Fish and coral in tropical waters of north-west Western Australia
The North West Shelf: a model system for multiple use management strategies
A large scale study with the Western Australian Government has produced a world first report on management strategies for marine ecosystems to achieve ecologically sustainable development.
10 April 2008 | Updated 6 June 2013
The North West Shelf Joint Environmental Management Study (NWSJEMS) is a A$7.7 million marine environmental study of the North West Shelf, initiated by the Western Australian Government and jointly funded by the Wealth from Oceans National Research Flagship.
The region is characterised by habitats of high ecological value.
NWSJEMS delivers practical, objective tools to help planners envisage different development scenarios and management options, and comprehensively evaluate their potential impacts on marine ecosystems – a process called management strategy evaluation.
Balancing development and conservation
Western Australia’s North West Shelf (NWS) is one of the most economically significant coastal and sea regions in Australia.
It produces the majority of Australia’s domestic and exported oil and gas, and its ports carry most of the nation’s iron ore exports.
The infrastructure supporting these and other industries is concentrated along the coastal fringe or in offshore facilities.
The region is also characterised by habitats of high ecological value, such as:
- mangrove forest
- seagrass beds
- coral reefs
- sponge beds.
These habitats support a diverse fish community, as well as protected species such as dugongs, turtles and whale sharks.
Maintaining the region’s environmental assets during a period of rapid industrialisation poses major challenges.
The high rate of growth in this region has also led to complex, and somewhat fragmented, management and regulatory structures.
However, the Western Australian Government recognised that a collaborative and informed approach is essential in balancing and managing the many uses of the North West Shelf ecosystem.
As a result, NWSJEMS was established to support ecologically sustainable development of the North West Shelf region.
Tackling the challenge
This was a collaborative research program that aimed to develop and demonstrate practical and science-based methods that support integrated regional planning and management of marine ecosystems to achieve ecologically sustainable development.
More than 25 organisations contributed to the project led by CSIRO’s Dr Scott Condie.
Rather than examining various marine issues in isolation, the study team took a holistic approach, acknowledging the interconnectedness of different marine use impacts.
To achieve this, they compiled existing data and developed powerful computer models to understand the system dynamics and identify and test new management approaches.
Achieving this ambitious objective required the development of a broad range of sophisticated new data management tools that would support the collation, retrieval, integration and display of key information.
It also required modelling tools that would support data extrapolation, scenario exploration and allow evaluation of management strategies in terms of policy or management objectives.
Sharing the outcomes
The study found that overall the NWS is a healthy ecosystem with well-managed developments.
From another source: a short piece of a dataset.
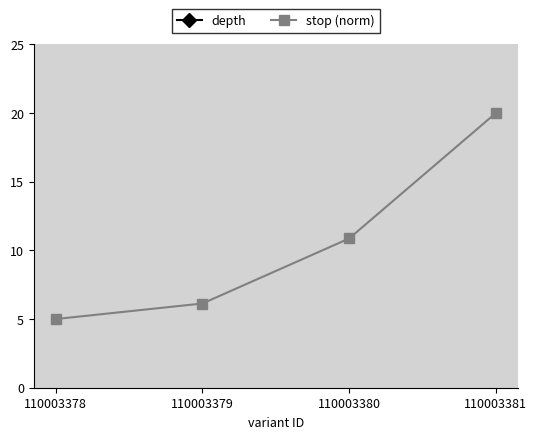

True or false: depth has a value of 42.0 at 110003378.

True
The team identified some types of future development that might lead to environmental difficulties.
Crucially however, the research also showed how to avoid many of these problems without significantly hindering development.
The study also discovered critical knowledge gaps that can influence management outcomes, and where further research investment would be valuable.
The findings of NWSJEMS will help planners and policymakers develop effective strategies for managing the region’s diverse uses.
The study produced four major outcomes:
- consolidation of tens of millions of dollars’ worth of data regarding the ecosystems and human activities of the NWS, from this and prior studies
- ecological models that generate new insights into the dynamics of the NWS system
- a new modelling framework for evaluating management options across the multiple sectors operating on the NWS
- tools that allow both study participants and a broader user group to explore underlying data and model predictions.
Experience gained through the sequential development of alternative model representations has led to significant advances in ecosystem model structure and implementation, both within Australia and overseas.
The sophisticated techniques developed in NWSJEMS are being further improved and can be adapted for any marine ecosystem facing pressures from potentially competing uses.
The Wealth from Oceans Flagship is tailoring these approaches for application to the Ningaloo Marine Park and coastal New South Wales and plans to employ it in the Kimberley and other regions.
Many of the tools were developed as online resources.
Results of the study have been documented in a series of 18 technical reports, which are available on the study’s website.